Repetida
Nos vamos sin irnos y, cuando volvemos, resulta que nos hemos quedado en otro sitio que es el de siempre
Vuelvo a casa después de unas vacaciones. Playa. Arroces. Cervecita. Siesta. Naipes. Libros. Baños. Familia. Especialización en mosquitos. Máster en medusas ―las huevofrito son buenas y hay que dejarlas flotar―. Un veraneo a la antigua, casi vintage, privilegiado, sin glamur. El dolce far casi niente y el encefalograma casi plano me limpian los sesitos de las moléculas de glutamato que causan fatiga mental: este comentario evidencia que nadie desconecta del todo porque se hundiría esta realidad, siniestra y reflectante, sustentada en el deseo de irse para poderse ver a todas horas. Así pues, he tenido tiempo de hacerme algún selfi, leer a David Foster Wallace y ver mucha televisión. Precisamente Foster Wallace, escritor estadounidense, dedica cuentos vitriólicos a concursos míticos como Jeopardy!; presentadores como David Letterman, que reinventa el espectáculo televisivo perpetrando antiespectáculos ―¿en qué consiste la originalidad de nuestros catódicos iconos nacionales?―, y series como Hawai 5.0: polis blancos dan instrucciones a orientales subalternos para salvar el mundo de orientales malignos y lograr así que el mal no se extienda al “continente”. Los orientales malignos quieren ser igual de poderosos que los blancos dominantes que, por cierto, logran que yo lea con placer no tanto a Aminata Sow Fall, como al lucidísimo David Foster Wallace, que escribe en inglés y quizá se ahorcase ante la insatisfacción generada por contracciones que, en realidad, son sinergias económico-culturales.
Foster Wallace también cuenta por qué nos encanta ver series repetidas.

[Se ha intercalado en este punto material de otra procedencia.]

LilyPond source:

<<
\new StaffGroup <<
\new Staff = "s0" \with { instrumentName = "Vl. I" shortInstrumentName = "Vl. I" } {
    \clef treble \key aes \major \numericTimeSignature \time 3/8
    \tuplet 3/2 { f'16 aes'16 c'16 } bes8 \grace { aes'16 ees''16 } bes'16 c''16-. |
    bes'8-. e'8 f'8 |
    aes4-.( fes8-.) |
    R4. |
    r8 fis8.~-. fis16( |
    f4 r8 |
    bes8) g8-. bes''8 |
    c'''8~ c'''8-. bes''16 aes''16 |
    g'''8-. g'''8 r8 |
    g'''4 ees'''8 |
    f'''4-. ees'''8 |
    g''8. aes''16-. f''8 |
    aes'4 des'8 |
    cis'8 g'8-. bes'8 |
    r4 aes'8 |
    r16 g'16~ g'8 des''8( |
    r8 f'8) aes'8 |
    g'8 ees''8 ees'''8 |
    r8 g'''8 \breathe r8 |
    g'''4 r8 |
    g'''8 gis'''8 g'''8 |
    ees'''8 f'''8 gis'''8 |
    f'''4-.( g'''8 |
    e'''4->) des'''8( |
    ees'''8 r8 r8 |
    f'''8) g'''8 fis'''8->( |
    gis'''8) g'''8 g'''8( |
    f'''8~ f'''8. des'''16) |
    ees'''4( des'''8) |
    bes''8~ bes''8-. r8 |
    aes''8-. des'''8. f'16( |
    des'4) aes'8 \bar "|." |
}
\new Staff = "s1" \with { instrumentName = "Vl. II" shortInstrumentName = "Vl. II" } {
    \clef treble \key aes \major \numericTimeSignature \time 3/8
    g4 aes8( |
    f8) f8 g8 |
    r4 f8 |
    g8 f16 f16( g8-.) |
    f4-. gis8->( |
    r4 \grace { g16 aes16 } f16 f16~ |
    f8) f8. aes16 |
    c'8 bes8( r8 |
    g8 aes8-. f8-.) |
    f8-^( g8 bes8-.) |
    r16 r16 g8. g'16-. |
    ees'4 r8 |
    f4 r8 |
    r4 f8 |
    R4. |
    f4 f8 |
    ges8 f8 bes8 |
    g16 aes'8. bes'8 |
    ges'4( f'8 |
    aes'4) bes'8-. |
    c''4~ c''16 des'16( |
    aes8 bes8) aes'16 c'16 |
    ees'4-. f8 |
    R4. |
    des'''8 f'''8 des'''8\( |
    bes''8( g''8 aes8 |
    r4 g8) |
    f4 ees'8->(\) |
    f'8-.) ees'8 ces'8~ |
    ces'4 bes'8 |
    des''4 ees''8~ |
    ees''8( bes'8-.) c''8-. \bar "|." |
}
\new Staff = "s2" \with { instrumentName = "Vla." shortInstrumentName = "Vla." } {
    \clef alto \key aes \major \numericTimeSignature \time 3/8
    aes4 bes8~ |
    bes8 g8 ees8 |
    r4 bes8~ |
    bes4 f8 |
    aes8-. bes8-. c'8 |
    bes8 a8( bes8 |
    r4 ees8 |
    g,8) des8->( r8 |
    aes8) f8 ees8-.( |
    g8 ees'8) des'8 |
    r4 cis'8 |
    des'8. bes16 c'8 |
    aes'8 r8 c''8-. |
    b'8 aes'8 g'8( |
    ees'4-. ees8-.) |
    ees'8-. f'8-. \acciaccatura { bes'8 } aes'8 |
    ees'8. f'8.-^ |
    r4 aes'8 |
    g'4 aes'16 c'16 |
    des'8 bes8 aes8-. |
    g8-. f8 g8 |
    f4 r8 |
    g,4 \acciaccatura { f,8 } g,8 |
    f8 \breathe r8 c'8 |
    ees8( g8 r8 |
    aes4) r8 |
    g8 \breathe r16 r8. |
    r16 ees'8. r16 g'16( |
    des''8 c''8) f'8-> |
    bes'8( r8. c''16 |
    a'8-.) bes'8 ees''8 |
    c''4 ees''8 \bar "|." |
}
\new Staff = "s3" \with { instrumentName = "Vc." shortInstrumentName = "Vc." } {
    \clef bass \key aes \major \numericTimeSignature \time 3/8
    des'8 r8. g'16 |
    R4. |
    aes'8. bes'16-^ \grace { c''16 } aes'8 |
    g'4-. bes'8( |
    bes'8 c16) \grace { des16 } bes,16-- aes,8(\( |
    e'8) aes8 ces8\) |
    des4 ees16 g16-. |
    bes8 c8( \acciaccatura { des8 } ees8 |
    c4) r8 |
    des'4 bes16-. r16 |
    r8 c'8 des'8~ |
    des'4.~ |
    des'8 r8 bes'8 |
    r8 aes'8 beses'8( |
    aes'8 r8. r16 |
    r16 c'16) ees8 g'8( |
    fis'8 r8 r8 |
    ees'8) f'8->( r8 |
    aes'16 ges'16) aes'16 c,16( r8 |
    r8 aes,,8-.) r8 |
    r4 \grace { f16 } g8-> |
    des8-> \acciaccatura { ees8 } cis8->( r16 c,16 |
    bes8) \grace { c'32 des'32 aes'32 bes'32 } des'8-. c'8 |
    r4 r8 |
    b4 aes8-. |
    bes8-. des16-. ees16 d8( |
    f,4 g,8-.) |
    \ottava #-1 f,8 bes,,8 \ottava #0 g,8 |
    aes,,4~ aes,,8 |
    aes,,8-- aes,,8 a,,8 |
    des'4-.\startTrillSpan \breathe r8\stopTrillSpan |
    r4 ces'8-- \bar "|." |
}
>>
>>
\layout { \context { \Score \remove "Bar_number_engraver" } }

Sin glutamato pero morena, vuelvo a quedarme atónita con House, médico drogadicto, putero y sádico que subraya la hipocresía moral de la democracia made in USA: se culpabiliza a la víctima de cáncer de pulmón ―no tiene lacito― por fumarse el tabaco que vendemos; se alienta la anorexia de niñas a quienes se les compran tartas de cumpleaños sin azúcar para que alcancen el trono de Miss Arkansas; se extirpan tumores que segregan adrenalina y son la raíz de la violencia de un asesino para llevarlo ―niquelado, sano y, por supuesto, negro― al corredor de la muerte; se aplaude la valentía de una pequeña moribunda que disfraza su dolor porque la dignidad de su llanto rabioso no resultaría comercial; se aboga por una sanidad que solo es de excelencia si se ciñe a los parámetros de rentabilidad y modelo de negocio; se valora al desclasado que asciende en la escala social y cree que quienes no lo han conseguido son escoria porque el sistema funciona: él es el ejemplo y los demás, culpables… En House la gente muere de rabia o sífilis, de mierda y hongos de debajo de la pila, pese a que en los diagnósticos diferenciales se mencionen sarcoidosis, lupus o vasculitis. Aprendo lo que ya sé y, aunque House denuncie los valores del imperio al que aspiramos, temo que me seduzca y engañe. Segrego glutamato pegajoso. Quizá por eso, al retornar a mi hogar, abro muchas veces distintos cajones. No recuerdo dónde solemos guardar las cucharillas. Es como si hubiese regresado de un viaje astral o estuviese pegada al bucle de repetición de las imágenes. Nos vamos sin irnos y, cuando volvemos, resulta que nos hemos quedado en otro sitio que es el de siempre.